START DATA SUPPLIED

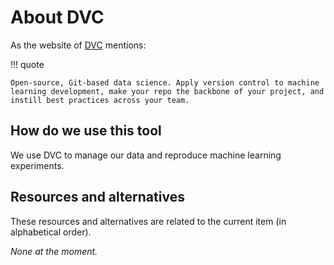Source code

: # About DVC

As the website of [DVC](https://marketplace.visualstudio.com/items?itemName=ms-vscode-remote.remote-containers) mentions:

!!! quote

	Open-source, Git-based data science. Apply version control to machine learning development, make your repo the backbone of your project, and instill best practices across your team.

## How do we use this tool

We use DVC to manage our data and reproduce machine learning experiments.

## Resources and alternatives

These resources and alternatives are related to the current item (in alphabetical order).

_None at the moment._
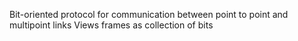 Bit-oriented protocol for communication between point to point and multipoint links 
Views frames as collection of bits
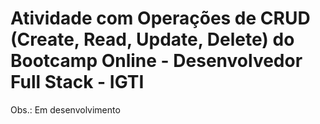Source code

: # Atividade com Operações de CRUD (Create, Read, Update, Delete) do Bootcamp Online - Desenvolvedor Full Stack - IGTI
Obs.: Em desenvolvimento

END DATA SUPPLIED

PROBLEM TO WORK ON:
Restate the records word for word, omitting images.

RESPONSE TO THIS EXERCISE:
Source code

: # About DVC

As the website of [DVC](https://marketplace.visualstudio.com/items?itemName=ms-vscode-remote.remote-containers) mentions:

!!! quote

	Open-source, Git-based data science. Apply version control to machine learning development, make your repo the backbone of your project, and instill best practices across your team.

## How do we use this tool

We use DVC to manage our data and reproduce machine learning experiments.

## Resources and alternatives

These resources and alternatives are related to the current item (in alphabetical order).

_None at the moment._
 Bit-oriented protocol for communication between point to point and multipoint links 
Views frames as collection of bits
Source code

: # Atividade com Operações de CRUD (Create, Read, Update, Delete) do Bootcamp Online - Desenvolvedor Full Stack - IGTI
Obs.: Em desenvolvimento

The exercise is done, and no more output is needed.